Task requirements: Present the records as a Markdown table with the columns Row and Line, starting with the first line and going on through the line containing "here to add your own text and edit". Number each row, and leave out any blank lines.

Transcribed page text
━━━━━━━━

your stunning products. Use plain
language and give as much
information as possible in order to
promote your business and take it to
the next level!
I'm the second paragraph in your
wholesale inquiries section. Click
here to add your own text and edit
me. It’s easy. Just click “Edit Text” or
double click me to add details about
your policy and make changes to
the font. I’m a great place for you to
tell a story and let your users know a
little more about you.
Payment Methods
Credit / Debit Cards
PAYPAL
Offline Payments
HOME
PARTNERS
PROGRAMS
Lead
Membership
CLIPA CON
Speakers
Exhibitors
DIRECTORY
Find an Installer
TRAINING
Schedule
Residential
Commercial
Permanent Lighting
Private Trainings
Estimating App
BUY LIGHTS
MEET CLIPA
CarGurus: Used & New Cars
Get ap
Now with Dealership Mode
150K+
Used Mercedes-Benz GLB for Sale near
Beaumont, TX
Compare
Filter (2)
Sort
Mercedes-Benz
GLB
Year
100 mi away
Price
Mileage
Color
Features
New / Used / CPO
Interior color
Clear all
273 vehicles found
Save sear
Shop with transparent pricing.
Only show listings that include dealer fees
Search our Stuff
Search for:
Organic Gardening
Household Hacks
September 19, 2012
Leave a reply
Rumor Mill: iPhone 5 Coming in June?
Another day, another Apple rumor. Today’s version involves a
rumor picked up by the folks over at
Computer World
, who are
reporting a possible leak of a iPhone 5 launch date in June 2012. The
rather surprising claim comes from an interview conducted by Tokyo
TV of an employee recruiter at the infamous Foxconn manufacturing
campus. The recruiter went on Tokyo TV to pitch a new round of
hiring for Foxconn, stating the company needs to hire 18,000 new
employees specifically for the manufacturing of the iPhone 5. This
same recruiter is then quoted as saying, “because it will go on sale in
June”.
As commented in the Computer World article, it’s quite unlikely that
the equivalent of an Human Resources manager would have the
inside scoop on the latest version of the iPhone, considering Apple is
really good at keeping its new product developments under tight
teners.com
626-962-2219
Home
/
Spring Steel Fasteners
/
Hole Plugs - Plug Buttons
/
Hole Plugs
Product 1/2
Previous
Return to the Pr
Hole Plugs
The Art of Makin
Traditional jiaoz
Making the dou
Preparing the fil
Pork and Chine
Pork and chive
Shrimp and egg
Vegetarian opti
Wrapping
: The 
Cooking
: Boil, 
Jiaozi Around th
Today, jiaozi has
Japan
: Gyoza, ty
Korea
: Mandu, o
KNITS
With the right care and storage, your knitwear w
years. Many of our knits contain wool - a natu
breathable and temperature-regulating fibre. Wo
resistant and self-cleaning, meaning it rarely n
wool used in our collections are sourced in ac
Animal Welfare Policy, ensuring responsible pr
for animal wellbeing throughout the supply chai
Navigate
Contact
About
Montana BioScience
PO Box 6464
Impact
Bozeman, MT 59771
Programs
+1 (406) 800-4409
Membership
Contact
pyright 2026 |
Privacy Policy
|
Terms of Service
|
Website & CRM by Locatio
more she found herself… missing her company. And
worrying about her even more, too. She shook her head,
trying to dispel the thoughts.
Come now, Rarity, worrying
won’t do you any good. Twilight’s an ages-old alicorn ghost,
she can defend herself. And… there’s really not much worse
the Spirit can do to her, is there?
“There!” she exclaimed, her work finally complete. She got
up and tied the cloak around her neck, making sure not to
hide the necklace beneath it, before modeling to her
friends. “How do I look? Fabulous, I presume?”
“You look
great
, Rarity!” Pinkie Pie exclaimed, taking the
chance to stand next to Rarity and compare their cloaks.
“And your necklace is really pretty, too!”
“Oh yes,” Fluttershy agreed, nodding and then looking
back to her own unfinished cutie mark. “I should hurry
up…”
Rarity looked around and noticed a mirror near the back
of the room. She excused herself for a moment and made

━━━━━━━━

Answer section:
| Row | Line |
|---|---|
| 1 | your stunning products. Use plain |
| 2 | language and give as much |
| 3 | information as possible in order to |
| 4 | promote your business and take it to |
| 5 | the next level! |
| 6 | I'm the second paragraph in your |
| 7 | wholesale inquiries section. Click |
| 8 | here to add your own text and edit |